İnsanlar acaba mısır tarlalarının nasıl yok olduğunu düşünebiliyorlar mı? Bu yabani armutların da olduğu yerlerde bir zamanlar ekmeğimizi yoğurduğumuz, hamurunu pişirdiğimiz mısırımız vardı. Hayatımızı borçlu olduğumuz, soframızın baş tacı mısır. Mısır tarlalarına yabani fındık ağaçlarını dikerken kör olanlar şimdi şimonap armutlarını koruma altına alıyorlar… Pamuğumuzu, tütünümüzü, pancarımızı, buğdayımızı, fındığımızı, kayısımızı korudukları gibi. Devletin memurları üçer, beşer kişi köy köy dolaşıp hangi armut ağacının ismi hangi Rumca isimdendir diye armut ağaçlarının geleceklerini kayıt ve garanti altına alıyorlar. Aynen koyunumuzda, keçimizde, sığırımızda olduğu gibi… Onları korudukları gibi…

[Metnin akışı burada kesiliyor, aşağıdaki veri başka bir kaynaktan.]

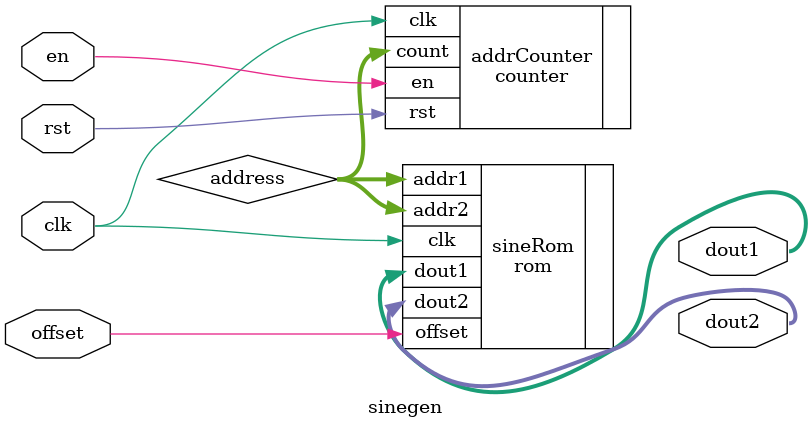
<source format=sv>
module sinegen #(
    parameter A_WIDTH = 8, D_WIDTH = 8, WIDTH = 8
)
(
    //interface signals
    input logic clk,    //clock
    input logic rst,    //reset
    input logic en,     //enable

    input logic offset, //ofset variable for add2

    //input logic  [WIDTH - 1:0] off, //offset for data2

    output logic [D_WIDTH - 1:0] dout1,   //output data
    output logic [D_WIDTH - 1:0] dout2   //output data
);

logic [A_WIDTH - 1:0] address; //interconnect wire from counter output to input of rom
//logic [A_WIDTH - 1:0] address; //doesnt allow for 2 connections?


counter addrCounter(
    .clk (clk),
    .rst (rst),
    .en (en),
    .count(address)
);

rom sineRom(
    .clk(clk),
    .addr1(address),
    .addr2(address),
    .dout1(dout1),
    .dout2(dout2),
    .offset(offset)
);


endmodule

</source>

Her ne hikmetse bilinmez, bizim toprağımızda kuruyan, yok olan, ekimi biçimi çeşitli nedenler ileri sürülerek yasaklanan veya kotalanan ürünlerimiz bir de bakıyorsunuz aynı isim, ama farklı şekillerde yurdumuza girmiş oluyor. Mısır da bunlardan biri. Artık mısırı bardak bardak sokak aralarında yiyerek
ulusal ekonomimize katkımızı sürdürüyoruz..
Köyümün çocuklarına tüm hayatını eğitimi ile veren, ineğinin doğumundan çocuğunun hastalığına, köyün yolundan suyuna kadar her şeyi ile ilgilenen emekli öğretmeni Rıfat Ağabey de 'Yok olmaz, bu böyle gitmez' diyor.
Ama gidiyor işte…
Kim farkında, kimi değil… Yine de hiç değilse 'Anadolu'yu vermeyeceğiz' diye biraz sesimiz çıksın diyorum.